The most common clinical adverse events were fever, peripheral edema and fatigue. Treatment of two of the twelve patients was interrupted due to fully reversible and manageable CNS events. In one patient, cytokine release syndrome was observed, which was mitigated in subsequent patients through dose modification and pre-treatment with concomitant medication. No additional cytokine release syndrome was observed.
“These results are particularly striking relative to the fact that the majority of enrolled patients had characteristics typically associated with a dismal outlook,” said Professor Topp.

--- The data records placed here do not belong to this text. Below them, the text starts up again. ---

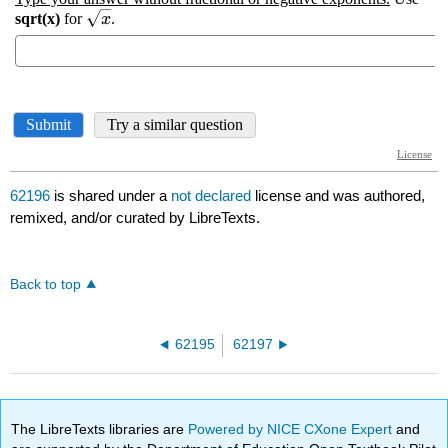
62196
is shared under a
not declared
license and was authored,
remixed, and/or curated by LibreTexts.
Back to top
62195
62197
The LibreTexts libraries are
Powered by NICE CXone Expert
and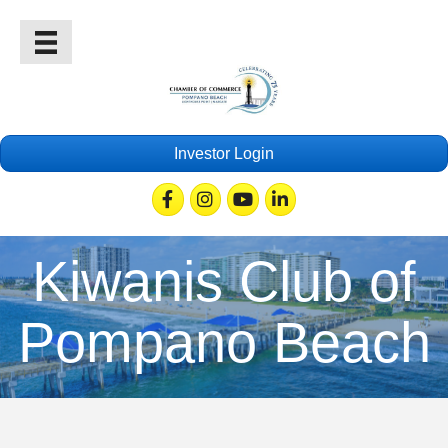
Investor Login
Facebook
Instagram
Youtube
Linkedin
Kiwanis Club of
Pompano Beach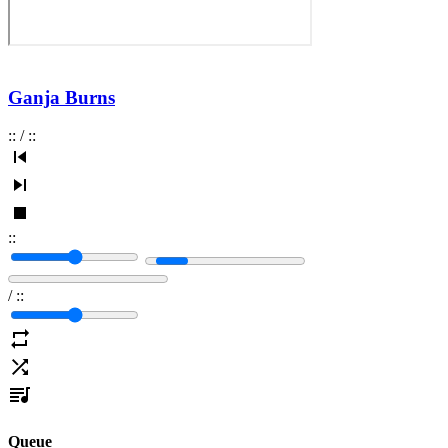
Ganja Burns
:
:
/
:
:
:
:
/
:
:
Queue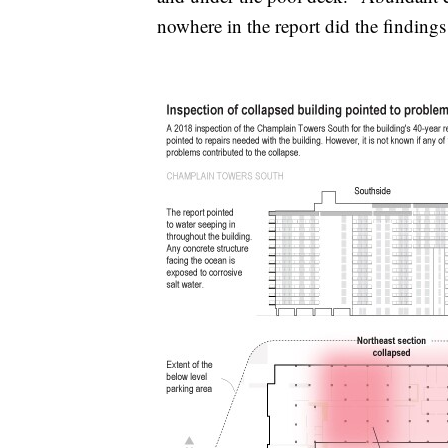
nowhere in the report did the finding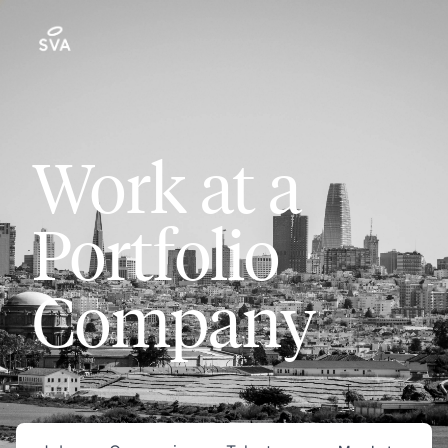
Work at a
Portfolio
Company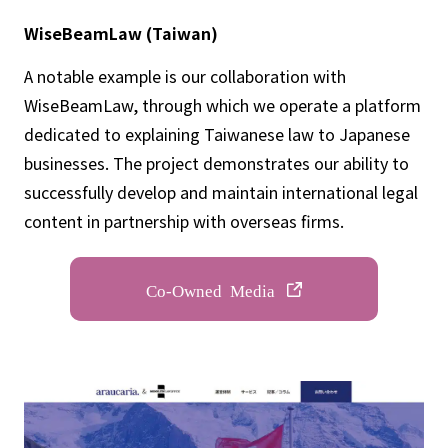
WiseBeamLaw (Taiwan)
A notable example is our collaboration with
WiseBeamLaw, through which we operate a platform
dedicated to explaining Taiwanese law to Japanese
businesses. The project demonstrates our ability to
successfully develop and maintain international legal
content in partnership with overseas firms.
Co-Owned Media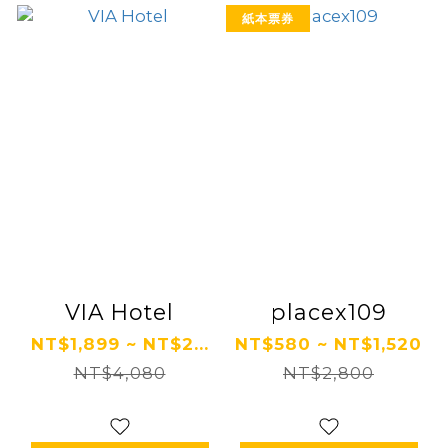
紙本票券
VIA Hotel
placex109
NT$1,899 ~ NT$2...
NT$580 ~ NT$1,520
NT$4,080
NT$2,800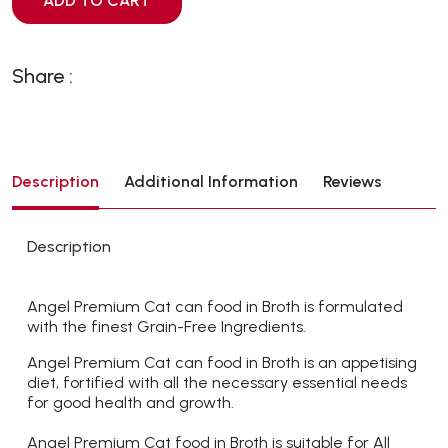
ADD TO CART
Share :
Description
Additional Information
Reviews
Description
Angel Premium Cat can food in Broth is formulated
with the finest Grain-Free Ingredients.
Angel Premium Cat can food in Broth is an appetising
diet, fortified with all the necessary essential needs
for good health and growth.
Angel Premium Cat food in Broth is suitable for All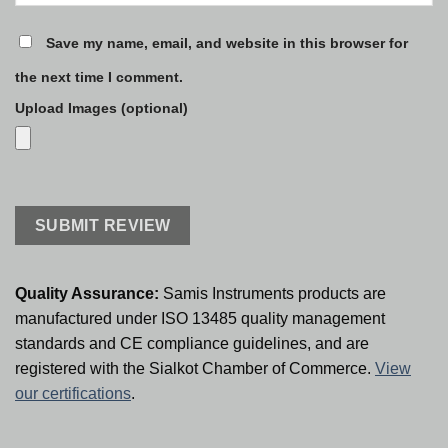
Save my name, email, and website in this browser for
the next time I comment.
Upload Images (optional)
Quality Assurance:
Samis Instruments products are
manufactured under ISO 13485 quality management
standards and CE compliance guidelines, and are
registered with the Sialkot Chamber of Commerce.
View
our certifications
.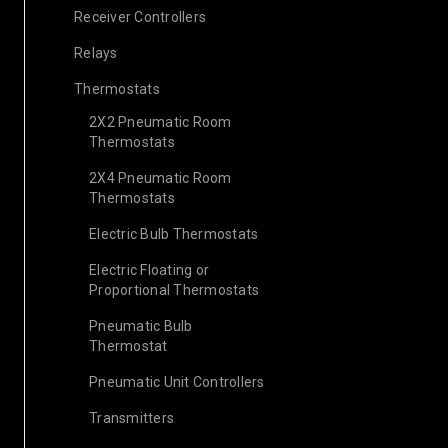
Receiver Controllers
Relays
Thermostats
2X2 Pneumatic Room
Thermostats
2X4 Pneumatic Room
Thermostats
Electric Bulb Thermostats
Electric Floating or
Proportional Thermostats
Pneumatic Bulb
Thermostat
Pneumatic Unit Controllers
Transmitters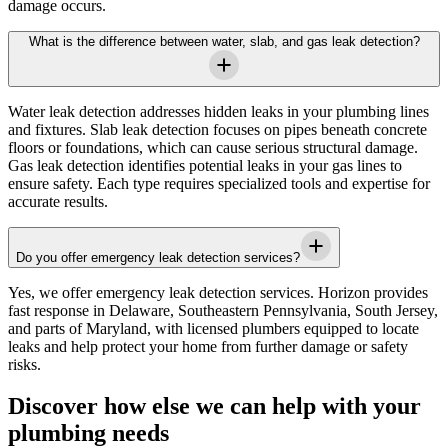
damage occurs.
What is the difference between water, slab, and gas leak detection?
Water leak detection addresses hidden leaks in your plumbing lines
and fixtures. Slab leak detection focuses on pipes beneath concrete
floors or foundations, which can cause serious structural damage.
Gas leak detection identifies potential leaks in your gas lines to
ensure safety. Each type requires specialized tools and expertise for
accurate results.
Do you offer emergency leak detection services?
Yes, we offer emergency leak detection services.
Horizon
provides
fast response in
Delaware, Southeastern Pennsylvania, South Jersey,
and parts of Maryland
, with licensed plumbers equipped to locate
leaks and help protect your home from further damage or safety
risks.
Discover how else we can help with your
plumbing needs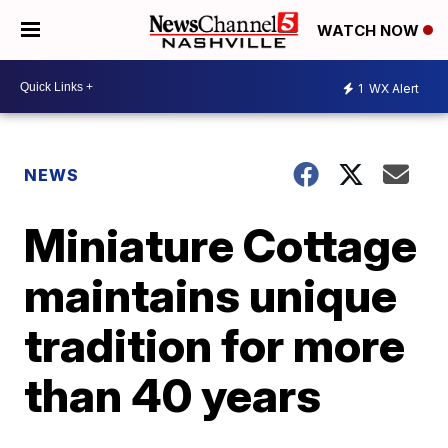
WATCH NOW
1
WX Alert
NEWS
Miniature Cottage
maintains unique
tradition for more
than 40 years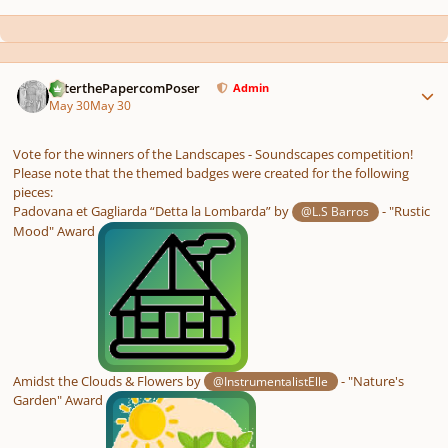
Author stats
PeterthePapercomPoser
Admin
May 30
May 30
Vote for the winners of the Landscapes - Soundscapes competition!
Please note that the themed badges were created for the following
pieces:
Padovana et Gagliarda “Detta la Lombarda” by
- "Rustic
@L.S Barros
Mood" Award
Amidst the Clouds & Flowers by
- "Nature's
@InstrumentalistElle
Garden" Award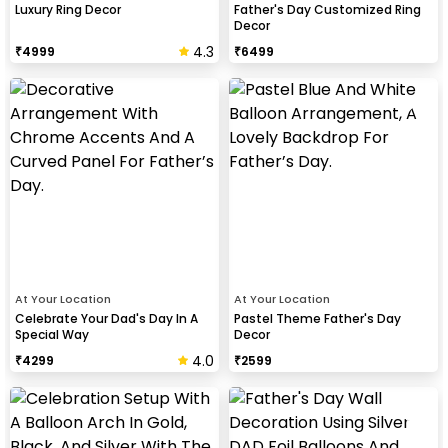
Luxury Ring Decor
Father's Day Customized Ring
Decor
4.3
₹
4999
₹
6499
At Your Location
At Your Location
Celebrate Your Dad's Day In A
Pastel Theme Father's Day
Special Way
Decor
4.0
₹
4299
₹
2599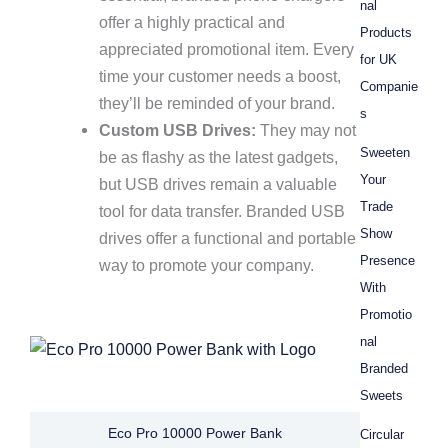
nal
offer a highly practical and
Products
appreciated promotional item. Every
for UK
time your customer needs a boost,
Companie
they’ll be reminded of your brand.
s
Custom USB Drives:
They may not
Sweeten
be as flashy as the latest gadgets,
Your
but USB drives remain a valuable
Trade
tool for data transfer. Branded USB
Show
drives offer a functional and portable
Presence
way to promote your company.
With
Promotio
nal
Branded
Sweets
Eco Pro 10000 Power Bank
Circular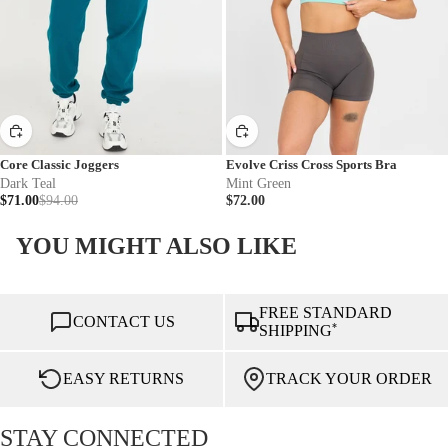
Core Classic Joggers
Evolve Criss Cross Sports Bra
Dark Teal
Mint Green
$71.00
$94.00
$72.00
YOU MIGHT ALSO LIKE
FREE STANDARD
CONTACT US
*
SHIPPING
EASY RETURNS
TRACK YOUR ORDER
STAY CONNECTED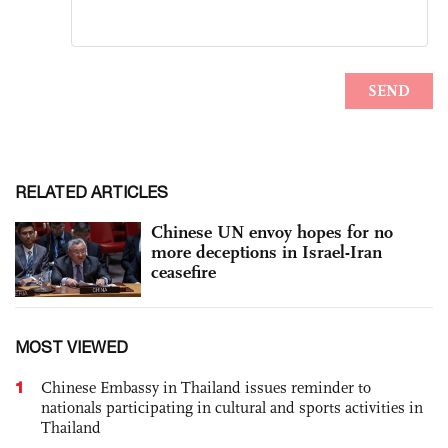
RELATED ARTICLES
Chinese UN envoy hopes for no
more deceptions in Israel-Iran
ceasefire
MOST VIEWED
1
Chinese Embassy in Thailand issues reminder to
nationals participating in cultural and sports activities in
Thailand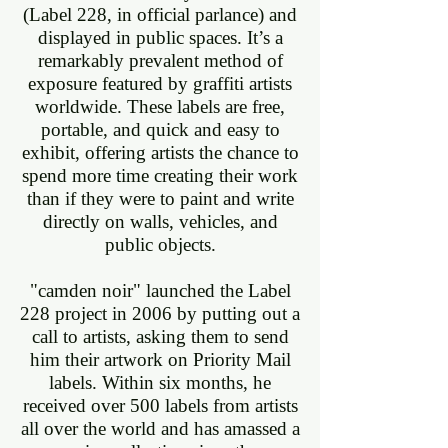
(Label 228, in official parlance) and
displayed in public spaces. It’s a
remarkably prevalent method of
exposure featured by graffiti artists
worldwide. These labels are free,
portable, and quick and easy to
exhibit, offering artists the chance to
spend more time creating their work
than if they were to paint and write
directly on walls, vehicles, and
public objects.
"camden noir" launched the Label
228 project in 2006 by putting out a
call to artists, asking them to send
him their artwork on Priority Mail
labels. Within six months, he
received over 500 labels from artists
all over the world and has amassed a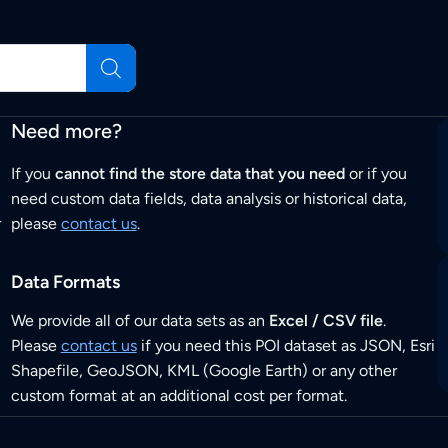
Need more?
If you
cannot find the store data that you need
or if you
need custom data fields, data analysis or historical data,
r
please
contact us
.
Data Formats
We provide all of our data sets as an
Excel / CSV file
.
Please
contact us
if you need this POI dataset as JSON, Esri
Shapefile, GeoJSON, KML (Google Earth) or any other
custom format at an additional cost per format.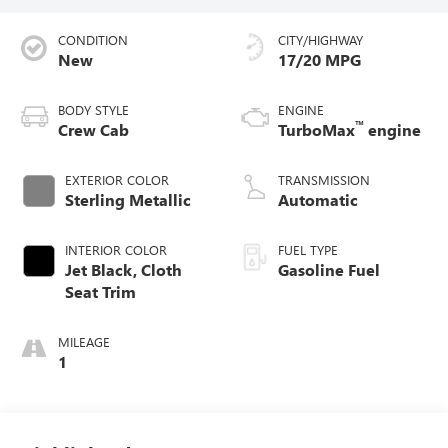
CONDITION
CITY/HIGHWAY
New
17/20 MPG
BODY STYLE
ENGINE
™
Crew Cab
TurboMax
engine
EXTERIOR COLOR
TRANSMISSION
Sterling Metallic
Automatic
INTERIOR COLOR
FUEL TYPE
Jet Black, Cloth
Gasoline Fuel
Seat Trim
MILEAGE
1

Current treatment for Philadelphia negative relapsed/refractory ALL consists of combinations of toxic chemotherapy drugs that in the majority of cases fail to drive the disease into remission. In more than 30 years, no new drug has been approved for use in this setting, leaving physicians with few options to improve long-term patient outcomes other than variations in the dose and schedule of old drugs with limited efficacy. With current approaches, complete remission rates range from 17-45%.2-6 Standard chemotherapy is associated with a mortality rate of up to 23%.7 The average five-year survival rate for adult ALL patients after first relapse is 7%.5
Study design
This study is designed to evaluate the efficacy, safety and tolerability of blinatumomab in up to 25 adult patients with B-precursor ALL who relapsed after at least induction and consolidation treatment or who have refractory disease. Patients receive blinatumomab as a continuous infusion for 28 days followed by a treatment free interval of two weeks. Patients who achieve a CR/CRh* within the first two treatment cycles can receive consolidation with either three additional cycles of blinatumomab or allogeneic HSCT. The primary endpoint of the study is the rate of CR/CRh*. Secondary endpoints include molecular response rate, duration of response and overall survival. Enrollment in this study is currently on-going.